Personal jokes
I hate my life.
What do you call an old black person? Farming antique.
What's the best comeback for a person calling you an orphan?
Kill their parents.
My friend: You ever feel like life is pointless? *drives faster*
Me: Yea-
My friend: If you could die with one person, who would it be? *speeds up more*
Me: H-hey, you should slow down! Slow down, slow down! We're about to-
What kind of bath bomb does an emo person use?
A toaster.
How do you make a blind person jealous? You ask if it's a nice day out.
What do you call a disabled person who gets high?
Baked potato.
Person 1: “Hey, today was great!”
Person 2: “What happened?”
Person 1: “I ran into my ex today.”
Person 2: “What’s so great about that?”
Person 1: “I was in my car.”
I asked a black man on the street if a white person paints their face black, it’s considered racist, but if a black person paints their face white, will the cops treat them better?
What is the best game for a deaf person?
Charades.
I got told I'm too mean and that I need to think before I speak. So now I take a couple minutes and think of what will REALLY piss the other person off.
I called an Asian person and asked, 'Is this Mister Wing?' 'No.'
I called once more and asked, 'Is this Mister Wong?' 'No.'
I guess I 'winged the Wong number.'
I work in a garage, and yesterday a gay person came up to me and said, "Why won't my car go straight?"

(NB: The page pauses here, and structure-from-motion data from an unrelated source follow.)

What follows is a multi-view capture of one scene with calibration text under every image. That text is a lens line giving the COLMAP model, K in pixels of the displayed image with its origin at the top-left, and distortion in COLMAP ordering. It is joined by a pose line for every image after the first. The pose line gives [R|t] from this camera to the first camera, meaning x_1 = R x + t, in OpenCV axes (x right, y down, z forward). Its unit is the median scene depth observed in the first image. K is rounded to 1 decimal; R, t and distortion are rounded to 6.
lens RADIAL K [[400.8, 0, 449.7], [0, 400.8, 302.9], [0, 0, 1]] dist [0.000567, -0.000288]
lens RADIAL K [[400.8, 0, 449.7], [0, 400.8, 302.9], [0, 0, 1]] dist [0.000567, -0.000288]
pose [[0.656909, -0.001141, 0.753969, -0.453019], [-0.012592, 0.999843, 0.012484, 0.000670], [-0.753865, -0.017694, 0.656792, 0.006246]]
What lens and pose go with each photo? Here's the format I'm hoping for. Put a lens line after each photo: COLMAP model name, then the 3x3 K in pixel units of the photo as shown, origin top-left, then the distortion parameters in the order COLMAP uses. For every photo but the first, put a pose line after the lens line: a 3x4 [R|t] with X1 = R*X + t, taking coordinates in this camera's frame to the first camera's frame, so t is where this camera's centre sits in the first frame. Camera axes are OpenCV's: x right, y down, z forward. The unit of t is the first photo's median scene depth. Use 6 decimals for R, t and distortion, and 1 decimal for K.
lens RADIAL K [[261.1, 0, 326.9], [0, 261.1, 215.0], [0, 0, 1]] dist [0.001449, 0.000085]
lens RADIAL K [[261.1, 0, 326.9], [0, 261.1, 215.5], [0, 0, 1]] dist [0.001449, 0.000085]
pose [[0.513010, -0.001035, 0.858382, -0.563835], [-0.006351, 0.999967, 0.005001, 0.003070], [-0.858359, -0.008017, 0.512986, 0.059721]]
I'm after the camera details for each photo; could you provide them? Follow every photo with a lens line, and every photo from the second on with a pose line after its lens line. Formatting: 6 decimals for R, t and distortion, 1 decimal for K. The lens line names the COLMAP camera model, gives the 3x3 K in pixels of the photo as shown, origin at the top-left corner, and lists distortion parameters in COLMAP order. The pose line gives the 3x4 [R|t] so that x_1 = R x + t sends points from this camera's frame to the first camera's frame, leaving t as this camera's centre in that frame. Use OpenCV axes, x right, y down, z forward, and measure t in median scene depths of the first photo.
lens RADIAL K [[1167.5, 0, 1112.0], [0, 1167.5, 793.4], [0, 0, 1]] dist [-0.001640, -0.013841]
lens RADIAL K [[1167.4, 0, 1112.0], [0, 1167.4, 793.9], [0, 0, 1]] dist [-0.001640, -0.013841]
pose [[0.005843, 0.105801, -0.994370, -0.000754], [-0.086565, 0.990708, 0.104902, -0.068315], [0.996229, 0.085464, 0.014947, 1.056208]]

What do you call a non-binary person that is lactose intolerant?
Non-buy dairy.
Asians love it when a British person says "Rice!"
What do a blind person and an orphan have in common?
They both cannot see their family.
God: You're gonna have 2 parents.
Orphan: Double it and give it to the next person.
You know how bad of a person you are when you figure out how long you wait to smash. For me and my girlfriend, it was between the first plane crash and the last tower falling.
what do you call an emo person who's not depressed?
dead.
If you want KFC, pour water on a poor person outside our restaurant and film it.